She muttered a denial under her breath, and he smiled, showing strong, even teeth among the whiskers. “You know, missy, there’s worse things than a man who thinks enough of a woman to want to keep her safe.”
He touched a finger to his hat brim and went riding off, quickly disappearing behind the thicket of willows and cottonwoods.
Rachel stuffed her feet into her shoes and slid off the rock, discovering only then how oddly quivery she felt inside. More unsettled by her unexpected visitor than she realized, evidently. Something nagged at her, but J.J. was coming, and for the life of her, she couldn’t think what it was….
As she climbed up the steeper slope of the creek bed, she could see him making his way across the meadow, and Moonshine trotting out to meet him. The horses had moved away down to the far end of the meadow. Her steps slowed, then stopped, without her being aware of telling them to, and as she stood watching the tall figure of the sheriff come toward her, she realized she wasn’t angry with him for coming to find her, or even mildly annoyed. What she felt instead, she was almost sure, was pleasure.
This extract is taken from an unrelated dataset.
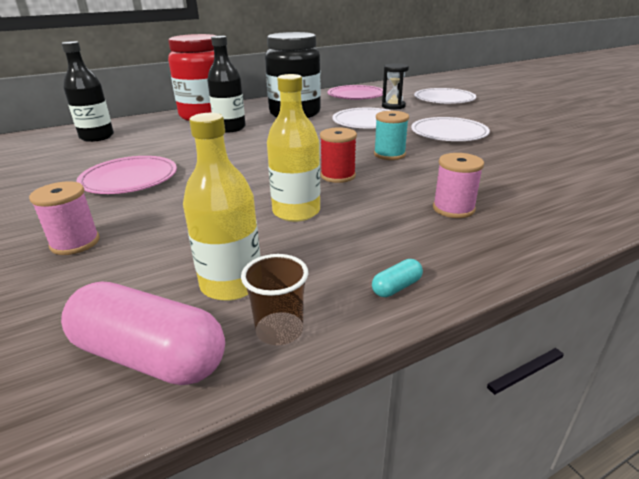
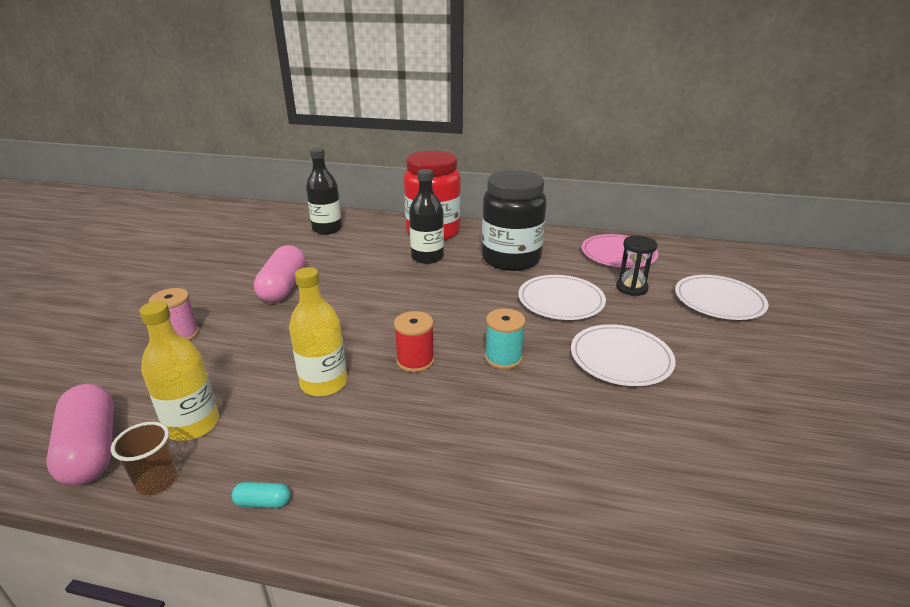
camera: 40 degrees right, 0 degrees up
(129, 179) = (283, 287): pink plate -> pink capsule
(453, 209) = (439, 458): pink spool -> none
She put one hand over her mouth to hide a smile as J.J. stepped carefully around something—a pile of cow or horse manure—and pressed the other against the spreading warmth in her still spongy middle, and thought about what the old man said about a man who thinks enough of a woman to want to keep her safe.
Did Nicky? About me? I honestly don’t know….
But…honestly? She was pretty sure Nicky hadn’t thought much about anyone but himself.
I’m not going to say anything to make her mad.
That had been the thought uppermost in J.J.’s mind as he picked his way through the minefield of cow pies and horse apples. He was determined not to scold her for going out alone, after he’d expressly told her not to. He kept reminding himself she was a grown woman, and just because she was his witness—potentially—didn’t give him the right to treat her like his prisoner. Or a child.
Not that he thought of her that way. Far from it. He paused, with Moonshine panting juicily at his side, and watched her come closer, and he thought he’d never seen anyone look less childlike. In spite of her small stature, she seemed to him the very picture of womanhood—cheeks pink and eyes bright, the sun striking fire in her shiny dark hair…figure lush and full beneath the loose-fitting top she wore, molded to her body now by the breeze.
He waited for her to get close enough, then told her, with an unexpected gruffness in his voice, “I’ve got some news about your friend. Thought you’d want to know.”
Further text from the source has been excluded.